God, you who light the holy fire
and turn the winds
You who enable our going where we have never gone,
and bring us where our thoughts never reached
Thank you for kindling the light which we see in the eyes of others.

I was equally briefly commenting on language which I don’t think is just related to what seems rational but also has deep emotional significance.

Being invited to say The Lord’s Prayer in my mother tongue feels like a ‘gift’. I suppose it also has to do with identity in my case.

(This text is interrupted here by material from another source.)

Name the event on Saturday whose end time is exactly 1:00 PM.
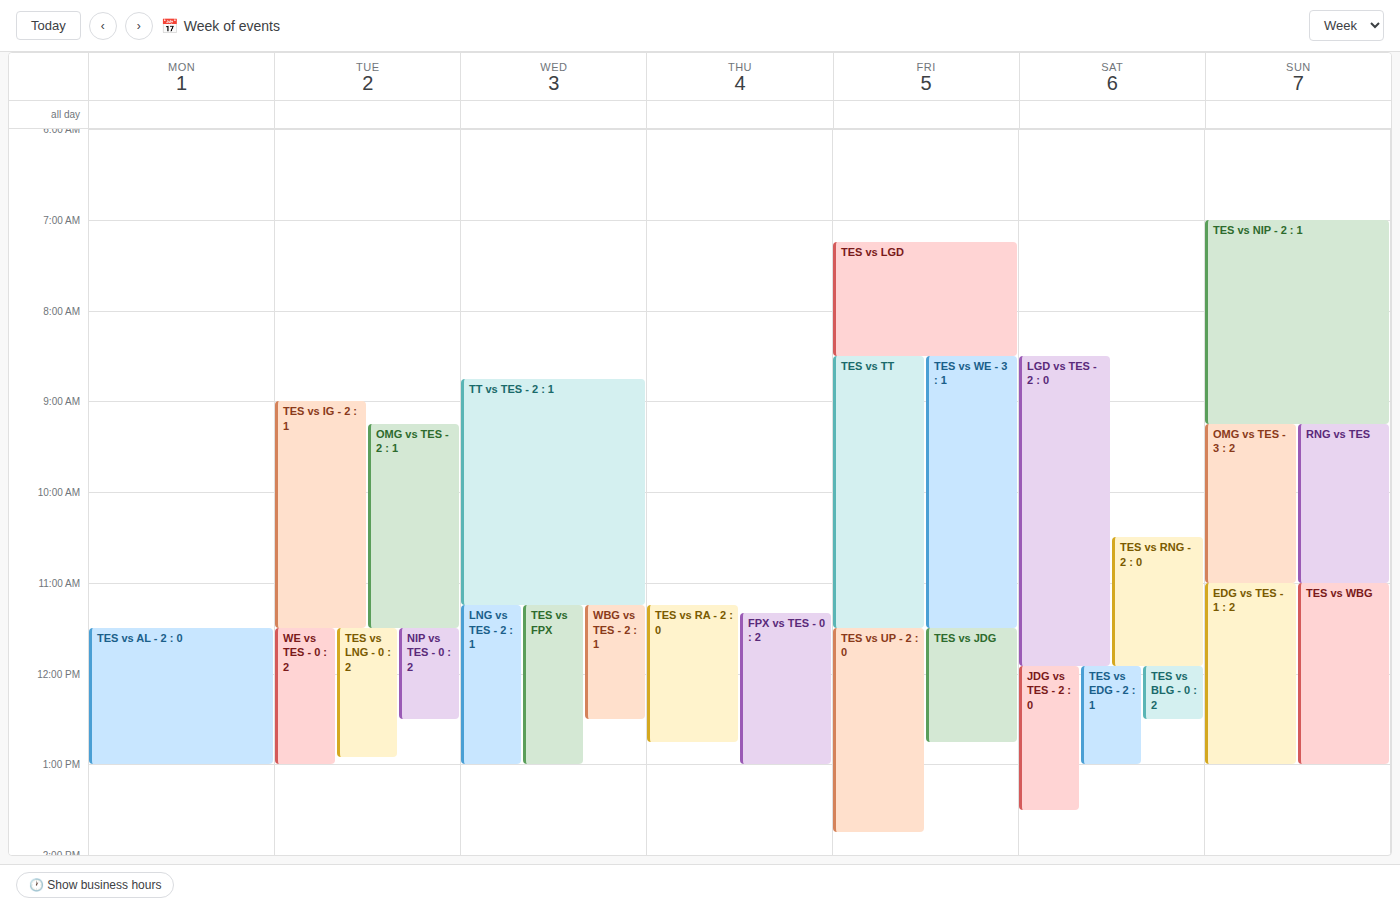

Symbols are important for me. They are often more meaningful than words and able to engage the ‘non-heady’ parts. The elements are also important to me, so I brought symbols of fire and earth (they normally live on a coffee table in my living room amongst others of their kind). Sometimes these are just the backcloth to prayer. Sometimes they are central and focussing on them will generate and shape any prayer/encounter/awareness of something other that emerges.

First, a candle signifying light and warmth, as well as life. I’ve often said to folk in distress ‘I’ll light a candle for you’.

Second a small stone. I first started collecting stones when studying Geology. At the end of the year I came to throw out my specimens but for the first time really looked at them in their entirety and realised that some were wonderful to hold and others were startlingly beautiful to look at. They were certainly not a pile of any old rubble. In the Bible stones are frequently referred to - cornerstone etc. Holding one can be very grounding and it’s incredible to think that they are millions of years old.

Third a small scallop shell - a symbol of the Camino way to Compostella. Life is a journey, a pilgrimage if you like. I notice the shape and its beauty of the shell, and how it feels. I remember that once it was home to a living being.